Net income, however, slipped 1 percent year-on-year to $71 million.
The company said it continued to expect annual growth in sales volume to be within its target mid-single digit percentage range, with broadly stable gross cash unit margins.
Vivo has a network of over 1,800 filling stations in 15 African countries, which is set to increase.
Chief executive Christian Chammas said that 80 retail stations would be added along with 100 accompanying convenience and food outlets. The firm has a joint venture with Kentucky Fried Chicken in Ivory Coast and Botswana.
Further ahead, the company is in the process of completing a deal to buy 300 filling stations from South Africa’s Engen International Holdings, which will expand its business to nine additional African countries.
“When we announced the IPO, we said that there was one country moving slowly, the Democratic Republic of Congo, but it’s progressing,” Vivo chief executive Christian Chammas said.
“When it will close is difficult to say.”
The deal to buy the filling stations was originally expected to complete in the third quarter.
Vivo’s sales volumes rose 4 percent year-on-year to 4,628 million litres, compared with 4,462 million litres in the first half of 2017.
Morocco remains Vivo’s largest source of revenue and accounted for about 29 percent of its EBITDA. Chammas said that this share would fall to about 22 percent for the full year.
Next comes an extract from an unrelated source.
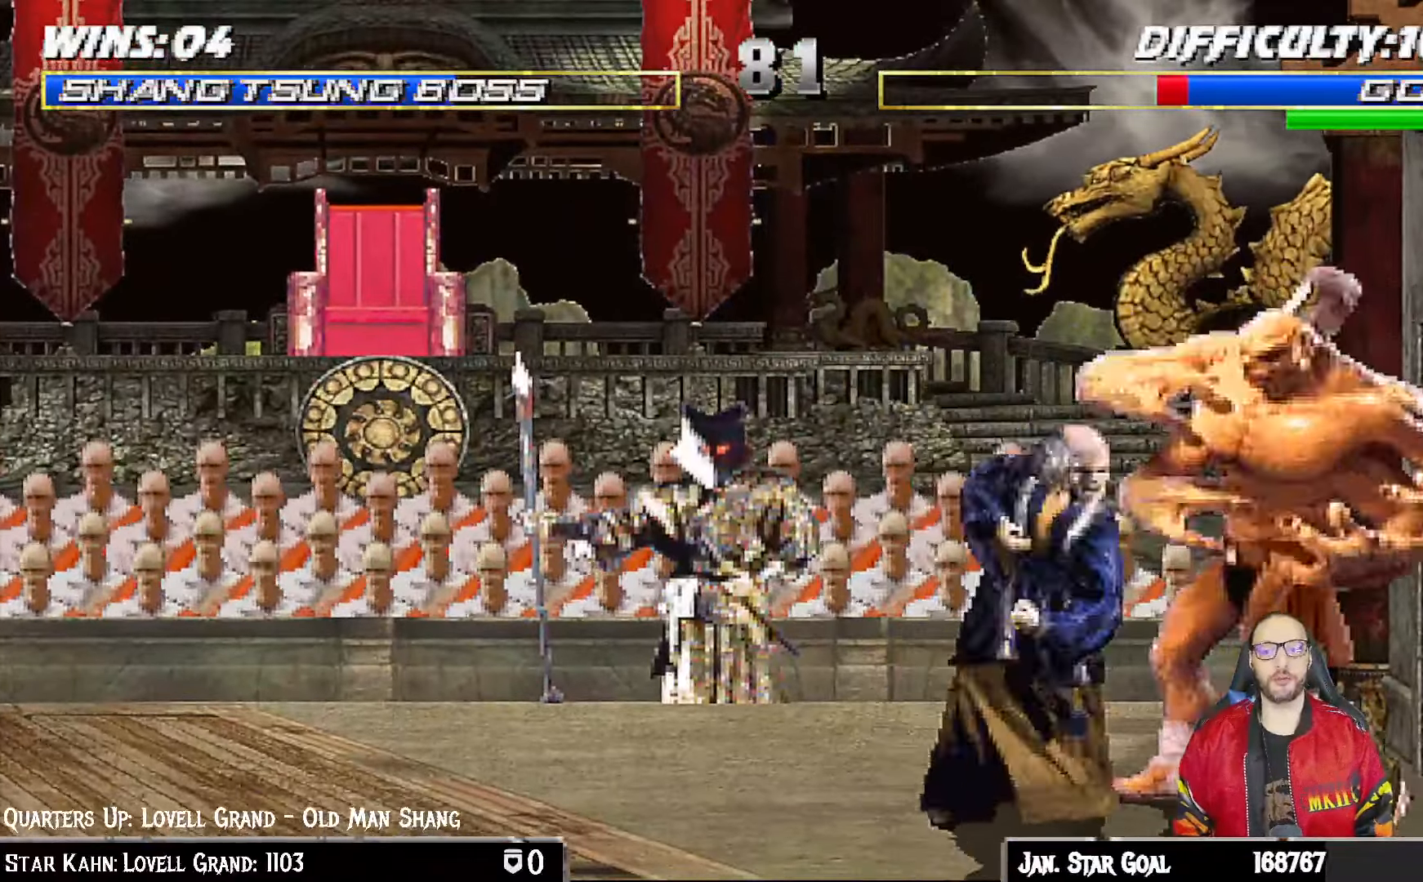
{"dt_ms": 500, "buttons": [], "left_stick": "center", "right_stick": "center", "events": [[50, "CIRCLE", "up"], [83, "TRIANGLE", "up"], [100, "CIRCLE", "down"], [117, "TRIANGLE", "down"], [217, "CIRCLE", "up"], [217, "DPAD_LEFT", "up"], [217, "TRIANGLE", "up"], [267, "CIRCLE", "down"], [267, "L1", "up"], [267, "TRIANGLE", "down"], [433, "TRIANGLE", "up"], [467, "CIRCLE", "up"]]}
There has been growing social tension in the North African country over fuel prices and the government is considering re-introducing some price regulation. Fuel price rules were lifted at the end of 2015.
“The industry last met the general affairs minister in mid-June but with the (fuel) price remaining stable ... there is less pressure now,” Chammas said.
Vivo was created in 2011 through the carve-out of Shell’s African downstream business. Following an initial public offering in May, major oil trader Vitol cut its stake to 38 percent from 55 percent and Africa-focused private equity firm Helios reduced its stake to 31 percent from 44 percent.
Vivo’s IPO on the London Stock Exchange was one of the largest this year at 1.8 billion pounds ($2.7 billion) as well as the largest Africa-focused IPO since 2005.
In its results statement, it said that it had approved an interim dividend of around $0.01 per share, amounting to approximately $8 million. (Reporting by Arathy S Nair in Bengaluru and Julia Payne in London Editing by Susan Fenton)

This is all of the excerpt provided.